As baixas temperaturas chamaram a atenção de moradores e especialistas, sobretudo pela intensidade incomum para esta época do ano.
Logo nas primeiras horas da manhã, o município de São Joaquim registrou um dos cenários mais impactantes, com termômetros marcando 2,2 °C. Como consequência, campos amanheceram esbranquiçados, criando paisagens típicas do inverno rigoroso, embora o calendário ainda indique pleno verão.
De acordo com o climatologista Ronaldo Coutinho, que realiza o boletim do tempo nas emisssoras da Massa FM da Rede Guararema de Rádios, apesar de a geada ter sido considerada fraca em termos de formação, o frio foi bastante acentuado. Segundo ele, as marcas registradas surpreendem justamente por ocorrerem em janeiro, quando as mínimas costumam ser bem mais elevadas.
Além disso, Coutinho destacou que, às 5h46, São Joaquim anotou 4,8 °C, com possibilidade de queda ainda maior em pontos específicos.
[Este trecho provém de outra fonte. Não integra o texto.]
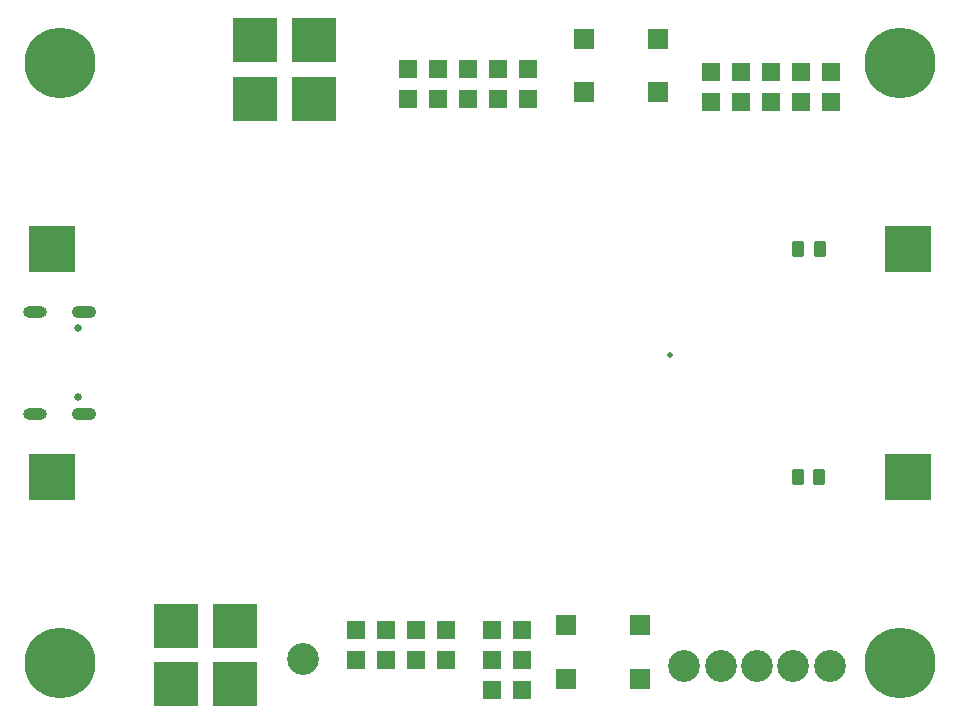
<source format=gbr>
%TF.GenerationSoftware,KiCad,Pcbnew,8.0.3+1*%
%TF.CreationDate,2024-07-24T18:39:24+00:00*%
%TF.ProjectId,LION2CELL02,4c494f4e-3243-4454-9c4c-30322e6b6963,rev?*%
%TF.SameCoordinates,Original*%
%TF.FileFunction,Soldermask,Top*%
%TF.FilePolarity,Negative*%
%FSLAX46Y46*%
G04 Gerber Fmt 4.6, Leading zero omitted, Abs format (unit mm)*
G04 Created by KiCad (PCBNEW 8.0.3+1) date 2024-07-24 18:39:24*
%MOMM*%
%LPD*%
G01*
G04 APERTURE LIST*
G04 Aperture macros list*
%AMRoundRect*
0 Rectangle with rounded corners*
0 $1 Rounding radius*
0 $2 $3 $4 $5 $6 $7 $8 $9 X,Y pos of 4 corners*
0 Add a 4 corners polygon primitive as box body*
4,1,4,$2,$3,$4,$5,$6,$7,$8,$9,$2,$3,0*
0 Add four circle primitives for the rounded corners*
1,1,$1+$1,$2,$3*
1,1,$1+$1,$4,$5*
1,1,$1+$1,$6,$7*
1,1,$1+$1,$8,$9*
0 Add four rect primitives between the rounded corners*
20,1,$1+$1,$2,$3,$4,$5,0*
20,1,$1+$1,$4,$5,$6,$7,0*
20,1,$1+$1,$6,$7,$8,$9,0*
20,1,$1+$1,$8,$9,$2,$3,0*%
G04 Aperture macros list end*
%ADD10R,3.810000X3.810000*%
%ADD11R,1.524000X1.524000*%
%ADD12R,1.676400X1.676400*%
%ADD13C,6.000000*%
%ADD14R,4.000000X4.000000*%
%ADD15RoundRect,0.250000X-0.262500X-0.450000X0.262500X-0.450000X0.262500X0.450000X-0.262500X0.450000X0*%
%ADD16RoundRect,0.250000X0.262500X0.450000X-0.262500X0.450000X-0.262500X-0.450000X0.262500X-0.450000X0*%
%ADD17C,2.700000*%
%ADD18C,0.650000*%
%ADD19O,2.000000X1.000000*%
%ADD20O,2.100000X1.050000*%
%ADD21C,0.500000*%
G04 APERTURE END LIST*
D10*
%TO.C,J2*%
X31690500Y57892200D03*
X26690500Y57892200D03*
%TD*%
%TO.C,J3*%
X31690500Y62896000D03*
X26690500Y62896000D03*
%TD*%
D11*
%TO.C,J4*%
X42799000Y12903200D03*
X42799000Y10363200D03*
X40259000Y12903200D03*
X40259000Y10363200D03*
X37719000Y12903200D03*
X37719000Y10363200D03*
X35179000Y12903200D03*
X35179000Y10363200D03*
%TD*%
%TO.C,J6*%
X42164000Y57912000D03*
X42164000Y60452000D03*
%TD*%
%TO.C,J7*%
X39624000Y57912000D03*
X39624000Y60452000D03*
%TD*%
D10*
%TO.C,J9*%
X19955500Y8323000D03*
X24955500Y8323000D03*
%TD*%
D11*
%TO.C,J10*%
X47244000Y57912000D03*
X47244000Y60452000D03*
%TD*%
%TO.C,J11*%
X49784000Y57912000D03*
X49784000Y60452000D03*
%TD*%
%TO.C,J12*%
X65278000Y57658000D03*
X65278000Y60198000D03*
X67818000Y57658000D03*
X67818000Y60198000D03*
X70358000Y57658000D03*
X70358000Y60198000D03*
X72898000Y57658000D03*
X72898000Y60198000D03*
X75438000Y57658000D03*
X75438000Y60198000D03*
%TD*%
D10*
%TO.C,J8*%
X19955500Y13276000D03*
X24955500Y13276000D03*
%TD*%
D12*
%TO.C,SW1*%
X54508000Y62956000D03*
X60808000Y62956000D03*
X54508000Y58456000D03*
X60808000Y58456000D03*
%TD*%
%TO.C,SW2*%
X52984000Y13299000D03*
X59284000Y13299000D03*
X52984000Y8799000D03*
X59284000Y8799000D03*
%TD*%
D11*
%TO.C,JP1*%
X44704000Y57912000D03*
X44704000Y60452000D03*
%TD*%
%TO.C,J5*%
X46685200Y12954000D03*
X49225200Y12954000D03*
X46685200Y10414000D03*
X49225200Y10414000D03*
X46685200Y7874000D03*
X49225200Y7874000D03*
%TD*%
D13*
%TO.C,H2*%
X81280000Y60960000D03*
%TD*%
%TO.C,H3*%
X10160000Y10160000D03*
%TD*%
D14*
%TO.C,B1*%
X9470000Y45210000D03*
X81970000Y45210000D03*
X9470000Y25910000D03*
X81970000Y25910000D03*
%TD*%
D13*
%TO.C,H4*%
X81280000Y10160000D03*
%TD*%
%TO.C,H1*%
X10160000Y60960000D03*
%TD*%
D15*
%TO.C,TH2*%
X72645900Y45161200D03*
X74470900Y45161200D03*
%TD*%
D16*
%TO.C,TH1*%
X74445500Y25908000D03*
X72620500Y25908000D03*
%TD*%
D17*
%TO.C,D1*%
X62992000Y9906000D03*
%TD*%
%TO.C,D3*%
X30759400Y10464800D03*
%TD*%
%TO.C,D4*%
X66071750Y9906000D03*
%TD*%
%TO.C,D7*%
X72231250Y9906000D03*
%TD*%
%TO.C,D8*%
X75311000Y9906000D03*
%TD*%
D18*
%TO.C,J1*%
X11681000Y32670000D03*
X11681000Y38450000D03*
D19*
X8001000Y31240000D03*
X8001000Y39880000D03*
D20*
X12181000Y31240000D03*
X12181000Y39880000D03*
%TD*%
D21*
%TO.C,U3*%
X61822104Y36193504D03*
%TD*%
D17*
%TO.C,D5*%
X69151500Y9906000D03*
%TD*%
M02*

</source>
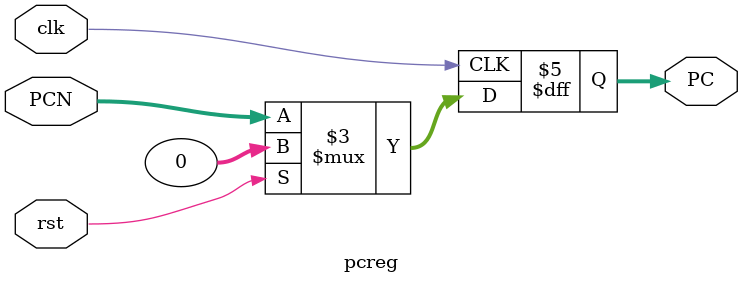
<source format=sv>
module pcreg #(parameter W = 32)(
    input logic clk,
    input logic rst,
    input logic [W-1: 0] PCN,
    output logic [W-1: 0] PC
);

always_ff@(posedge clk)
    if (rst) PC <= {W{1'b0}};
    else PC <= PCN;

endmodule



</source>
Conforme o histórico da Climaterra, essa temperatura figura entre as mais baixas já observadas no mês ao longo de 28 anos de monitoramento. Inclusive, algumas estações meteorológicas da região podem confirmar, nos próximos levantamentos, os menores registros dos últimos 20 anos.
Enquanto isso, outras áreas da Serra Catarinense também enfrentaram um amanhecer gelado. Municípios vizinhos apresentaram mínimas variando, de forma geral, entre 2 °C e 8 °C, reforçando o cenário atípico para o verão. Esse comportamento térmico amplia a atenção de agricultores, especialmente aqueles que dependem de culturas sensíveis ao frio fora de época.
Ao mesmo tempo, o fenômeno não se restringiu apenas a Santa Catarina. No Sul do país, o Rio Grande do Sul também registrou a primeira geada de 2026, com destaque para São José dos Ausentes, onde os termômetros ficaram próximos de 2,4 °C. Esse quadro regional indica uma massa de ar frio mais abrangente, avançando de maneira precoce sobre o Sul do Brasil.
Por fim, especialistas seguem monitorando as condições atmosféricas nos próximos dias. Embora o verão ainda esteja em curso, o episódio reforça a variabilidade climática e evidencia que eventos extremos podem ocorrer fora dos padrões tradicionais, exigindo atenção redobrada da população e dos setores produtivos.